Complex contour of a pendulum

complex surface of a Hamiltoanian

\[H(q, p) = \frac{p^2}{2} + k \cos q\]

with \(Re[E]=const.\)

import numpy as np
import matplotlib.pyplot as plt
from mpl_toolkits.mplot3d import Axes3D

np.seterr(invalid='ignore')


twopi = 2*np.pi
x = np.linspace(-twopi,twopi,100)
y = np.linspace(-2,2,100)

x,y = np.meshgrid(x,y)
eps = 0.5
Ham = lambda q,p: p**2/2 + eps*np.cos(q)

#fig, ax = plt.subplots(1,1,projection="3d")
fig = plt.figure()
fig.patch.set_visible(0)
ax = fig.add_subplot(1,1,1,projection="3d")
ax.patch.set_alpha(0)

ax.contour(x,y,Ham(x,y),10,zdir='z',offset=0,colors="k")
E=0
def P(q,E):
    return np.sqrt(2*(E-eps*np.cos(q)))

twopi = 2*np.pi
q = np.linspace(-twopi,twopi,2000) + 0.j
p = P(q,E)
ax.plot(q.real, p.real, p.imag, "-r",lw=3)
ax.plot(q.real, -p.real, p.imag, "-r",lw=3)

sample=100
E=0 + np.linspace(0,1,sample)*1.j
q = np.linspace(-twopi,twopi,sample) + 0.j
q,E=np.meshgrid(q,E)
p = P(q,E)
ax.plot_wireframe(q.real,p.real,p.imag,alpha=0.2)
ax.plot_wireframe(q.real,-p.real,p.imag,alpha=0.2)
ax.set_zlim(0,1.5)
ax.set_xlim(-twopi,twopi)
ax.set_ylim(-2,2)
ax.set_xlabel("$\mathrm{Re}(q)$",fontsize=18)
ax.set_ylabel("$\mathrm{Re}(p)$",fontsize=18)
ax.set_zlabel("$\mathrm{Im}(p)$",fontsize=18)
ax.set_xticks([-twopi, -np.pi, 0,np.pi, twopi])
E=0
q0=np.arccos(2*E/eps)
#ax.text(q0,0,0,r"$a$", fontsize=15,bbox=dict(facecolor='w', edgecolor='none', pad=0,alpha=1))
#ax.text(-q0,0,0,r"$-a$",fontsize=15,bbox=dict(facecolor='w', edgecolor='none', pad=0,alpha=0.8))
ax.set_yticks([-2,0,2])
ax.set_zticks([0,1])
ax.set_xticklabels([r"$-2\pi$", r"$-\pi$", r"$0$", r"$\pi$", r"$2\pi$"])
#plt.tight_layout()
#plt.savefig("complex_pen.svg")
plt.show()
————————
**REQUIREMENT 1**:
Update the listing from its first line through the line containing "(Ibid p. 12)", changing "engineering" to "construction" and leaving everything else the same.
The listing that comes next has nothing to do with the pendulum code above.

Dataset entries
————————
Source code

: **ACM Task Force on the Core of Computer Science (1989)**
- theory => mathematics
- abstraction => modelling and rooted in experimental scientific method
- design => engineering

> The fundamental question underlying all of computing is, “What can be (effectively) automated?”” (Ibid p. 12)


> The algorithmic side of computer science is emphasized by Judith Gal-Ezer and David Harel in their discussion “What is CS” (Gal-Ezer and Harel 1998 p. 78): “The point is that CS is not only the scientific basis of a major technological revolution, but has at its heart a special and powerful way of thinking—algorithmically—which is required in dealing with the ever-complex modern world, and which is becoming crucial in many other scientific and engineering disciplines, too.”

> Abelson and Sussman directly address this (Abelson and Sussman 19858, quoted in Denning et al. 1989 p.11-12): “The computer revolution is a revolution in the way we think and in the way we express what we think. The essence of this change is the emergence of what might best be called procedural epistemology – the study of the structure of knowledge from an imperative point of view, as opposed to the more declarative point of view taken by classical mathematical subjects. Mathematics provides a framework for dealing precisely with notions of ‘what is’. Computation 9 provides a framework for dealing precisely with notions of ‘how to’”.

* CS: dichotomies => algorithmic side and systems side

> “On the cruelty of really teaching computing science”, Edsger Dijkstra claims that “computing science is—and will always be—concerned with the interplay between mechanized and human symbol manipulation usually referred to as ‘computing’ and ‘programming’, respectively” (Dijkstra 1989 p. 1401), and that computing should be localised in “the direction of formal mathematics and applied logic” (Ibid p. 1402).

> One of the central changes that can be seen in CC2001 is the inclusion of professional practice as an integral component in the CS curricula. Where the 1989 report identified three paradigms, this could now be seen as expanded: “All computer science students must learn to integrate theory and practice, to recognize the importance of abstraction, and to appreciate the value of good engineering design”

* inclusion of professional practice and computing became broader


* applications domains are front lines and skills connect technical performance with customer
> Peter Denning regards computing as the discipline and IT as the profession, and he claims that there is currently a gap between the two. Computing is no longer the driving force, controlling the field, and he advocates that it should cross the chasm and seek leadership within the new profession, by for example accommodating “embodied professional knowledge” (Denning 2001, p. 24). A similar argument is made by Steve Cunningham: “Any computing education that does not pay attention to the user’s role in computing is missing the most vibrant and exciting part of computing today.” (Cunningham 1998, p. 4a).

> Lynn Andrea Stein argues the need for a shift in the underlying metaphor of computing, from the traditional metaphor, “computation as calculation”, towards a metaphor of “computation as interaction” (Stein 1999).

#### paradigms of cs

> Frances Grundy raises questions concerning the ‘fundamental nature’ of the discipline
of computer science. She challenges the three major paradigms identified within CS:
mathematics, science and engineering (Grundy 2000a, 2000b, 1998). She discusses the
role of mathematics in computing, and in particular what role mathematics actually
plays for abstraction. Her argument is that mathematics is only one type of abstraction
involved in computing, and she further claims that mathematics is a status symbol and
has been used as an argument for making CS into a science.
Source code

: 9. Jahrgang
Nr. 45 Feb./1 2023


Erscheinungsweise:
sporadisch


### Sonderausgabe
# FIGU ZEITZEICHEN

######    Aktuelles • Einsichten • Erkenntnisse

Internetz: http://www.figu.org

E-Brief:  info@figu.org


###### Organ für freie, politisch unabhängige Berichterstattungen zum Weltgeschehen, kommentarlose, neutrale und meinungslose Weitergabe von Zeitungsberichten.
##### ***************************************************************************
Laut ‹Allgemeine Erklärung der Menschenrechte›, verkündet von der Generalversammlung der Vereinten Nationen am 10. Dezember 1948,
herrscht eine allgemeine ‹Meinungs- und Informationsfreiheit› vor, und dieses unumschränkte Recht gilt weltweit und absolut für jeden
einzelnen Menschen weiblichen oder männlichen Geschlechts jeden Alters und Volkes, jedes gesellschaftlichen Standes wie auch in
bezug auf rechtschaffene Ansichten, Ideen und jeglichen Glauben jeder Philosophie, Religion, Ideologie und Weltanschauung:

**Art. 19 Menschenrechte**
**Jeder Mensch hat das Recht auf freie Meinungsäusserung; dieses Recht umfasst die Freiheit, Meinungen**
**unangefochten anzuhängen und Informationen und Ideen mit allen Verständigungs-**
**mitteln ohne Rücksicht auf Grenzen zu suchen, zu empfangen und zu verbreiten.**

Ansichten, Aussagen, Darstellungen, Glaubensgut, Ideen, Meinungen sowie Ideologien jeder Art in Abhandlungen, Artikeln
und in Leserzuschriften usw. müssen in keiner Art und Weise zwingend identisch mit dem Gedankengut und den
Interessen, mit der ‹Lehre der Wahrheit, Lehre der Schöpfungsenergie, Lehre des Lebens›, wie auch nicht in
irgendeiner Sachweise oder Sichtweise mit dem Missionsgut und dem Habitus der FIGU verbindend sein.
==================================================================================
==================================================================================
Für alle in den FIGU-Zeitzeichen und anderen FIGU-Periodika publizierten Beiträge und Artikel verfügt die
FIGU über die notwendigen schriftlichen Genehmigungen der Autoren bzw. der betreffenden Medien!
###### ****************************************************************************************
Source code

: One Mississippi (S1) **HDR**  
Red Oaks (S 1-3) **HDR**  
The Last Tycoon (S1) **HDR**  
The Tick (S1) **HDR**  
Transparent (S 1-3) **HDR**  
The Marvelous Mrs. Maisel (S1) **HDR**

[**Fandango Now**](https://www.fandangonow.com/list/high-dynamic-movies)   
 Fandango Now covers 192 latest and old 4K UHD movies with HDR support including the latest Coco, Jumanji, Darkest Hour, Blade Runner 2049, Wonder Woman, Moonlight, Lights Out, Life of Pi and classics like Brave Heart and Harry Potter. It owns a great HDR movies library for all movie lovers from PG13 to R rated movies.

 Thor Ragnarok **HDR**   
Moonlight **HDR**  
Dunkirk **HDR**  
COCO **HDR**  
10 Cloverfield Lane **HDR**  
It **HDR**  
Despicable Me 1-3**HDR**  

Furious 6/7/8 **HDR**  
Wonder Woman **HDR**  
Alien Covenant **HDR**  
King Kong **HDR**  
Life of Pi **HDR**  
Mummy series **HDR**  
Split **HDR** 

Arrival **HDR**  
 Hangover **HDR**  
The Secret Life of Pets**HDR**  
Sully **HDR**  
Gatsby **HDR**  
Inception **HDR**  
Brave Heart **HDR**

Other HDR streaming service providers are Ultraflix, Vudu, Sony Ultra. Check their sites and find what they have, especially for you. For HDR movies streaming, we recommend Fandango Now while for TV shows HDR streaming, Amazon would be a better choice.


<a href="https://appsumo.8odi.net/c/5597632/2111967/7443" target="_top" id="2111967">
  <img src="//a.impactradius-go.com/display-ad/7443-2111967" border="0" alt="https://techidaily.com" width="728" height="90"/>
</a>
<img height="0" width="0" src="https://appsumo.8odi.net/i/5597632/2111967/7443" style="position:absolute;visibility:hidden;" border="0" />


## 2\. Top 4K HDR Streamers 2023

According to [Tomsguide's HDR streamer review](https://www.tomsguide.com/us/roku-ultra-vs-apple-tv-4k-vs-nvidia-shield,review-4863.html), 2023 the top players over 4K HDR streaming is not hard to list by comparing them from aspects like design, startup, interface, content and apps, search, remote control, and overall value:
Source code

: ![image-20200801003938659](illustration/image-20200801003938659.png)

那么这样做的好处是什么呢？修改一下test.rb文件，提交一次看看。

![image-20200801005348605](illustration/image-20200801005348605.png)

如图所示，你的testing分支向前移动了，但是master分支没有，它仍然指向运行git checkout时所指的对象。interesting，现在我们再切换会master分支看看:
————————
**REQUIREMENT 2**:
In the pendulum contour code, what value is assigned to eps?

**ANSWER 1**:
Source code

: **ACM Task Force on the Core of Computer Science (1989)**
- theory => mathematics
- abstraction => modelling and rooted in experimental scientific method
- design => construction

> The fundamental question underlying all of computing is, “What can be (effectively) automated?”” (Ibid p. 12)

**ANSWER 2**:
0.5